■ What is being asked:
Using the data that follows, return exactly the lines from the one that contains "2012, B1-Yabancı Kaynaklar" through the one that contains "2011, B16-Maddi Duran", ends included.

■ The data:
########
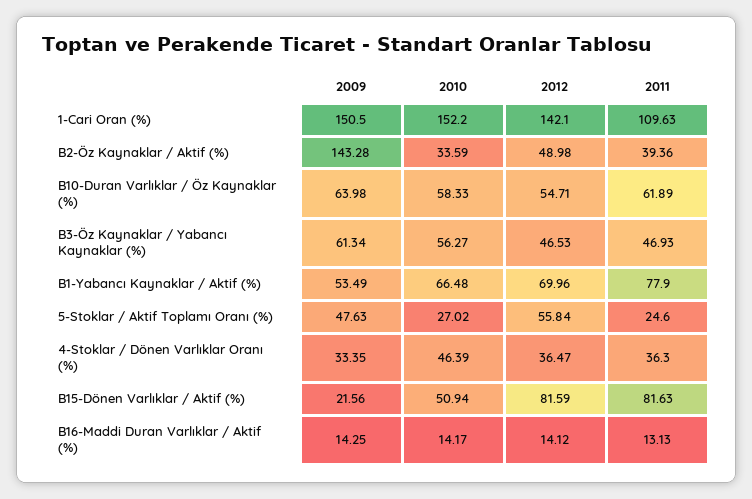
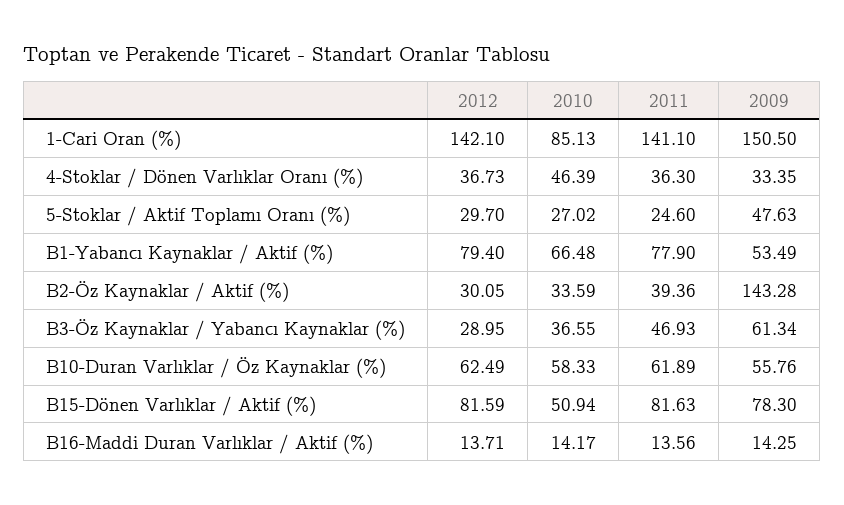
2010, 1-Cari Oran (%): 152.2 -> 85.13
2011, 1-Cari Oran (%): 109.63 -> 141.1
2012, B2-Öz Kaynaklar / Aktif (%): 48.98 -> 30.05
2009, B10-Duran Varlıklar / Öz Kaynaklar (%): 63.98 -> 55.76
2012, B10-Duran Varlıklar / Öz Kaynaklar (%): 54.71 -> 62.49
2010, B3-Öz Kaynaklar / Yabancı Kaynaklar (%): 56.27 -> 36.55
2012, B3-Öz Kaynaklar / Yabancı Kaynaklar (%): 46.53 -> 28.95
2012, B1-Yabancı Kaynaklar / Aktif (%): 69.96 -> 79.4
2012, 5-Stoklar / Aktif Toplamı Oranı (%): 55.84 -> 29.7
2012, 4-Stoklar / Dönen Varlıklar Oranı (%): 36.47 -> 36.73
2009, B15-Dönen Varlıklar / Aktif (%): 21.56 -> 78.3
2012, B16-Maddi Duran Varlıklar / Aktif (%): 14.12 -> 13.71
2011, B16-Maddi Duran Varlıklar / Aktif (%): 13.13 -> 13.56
########
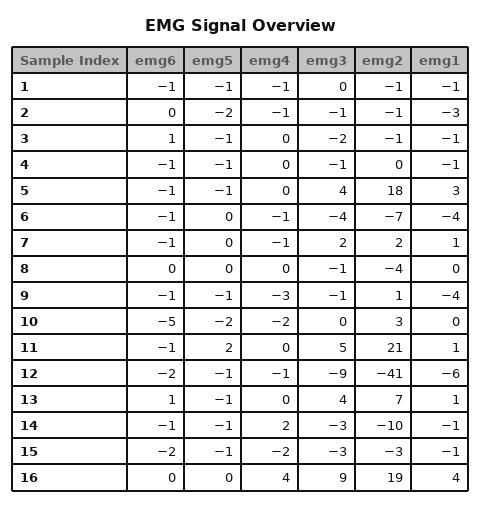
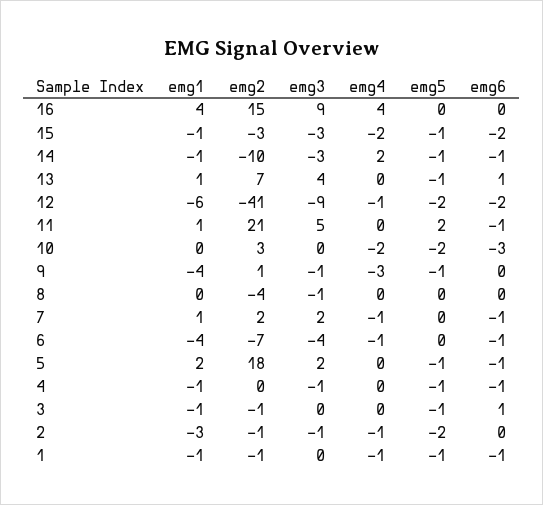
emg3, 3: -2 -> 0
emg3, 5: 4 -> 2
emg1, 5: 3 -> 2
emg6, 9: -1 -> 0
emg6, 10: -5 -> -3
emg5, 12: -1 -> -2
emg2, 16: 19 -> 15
########
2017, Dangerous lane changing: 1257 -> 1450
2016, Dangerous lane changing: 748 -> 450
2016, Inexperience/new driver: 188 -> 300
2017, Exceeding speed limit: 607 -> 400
########
■ Your response:
2012, B1-Yabancı Kaynaklar / Aktif (%): 69.96 -> 79.4
2012, 5-Stoklar / Aktif Toplamı Oranı (%): 55.84 -> 29.7
2012, 4-Stoklar / Dönen Varlıklar Oranı (%): 36.47 -> 36.73
2009, B15-Dönen Varlıklar / Aktif (%): 21.56 -> 78.3
2012, B16-Maddi Duran Varlıklar / Aktif (%): 14.12 -> 13.71
2011, B16-Maddi Duran Varlıklar / Aktif (%): 13.13 -> 13.56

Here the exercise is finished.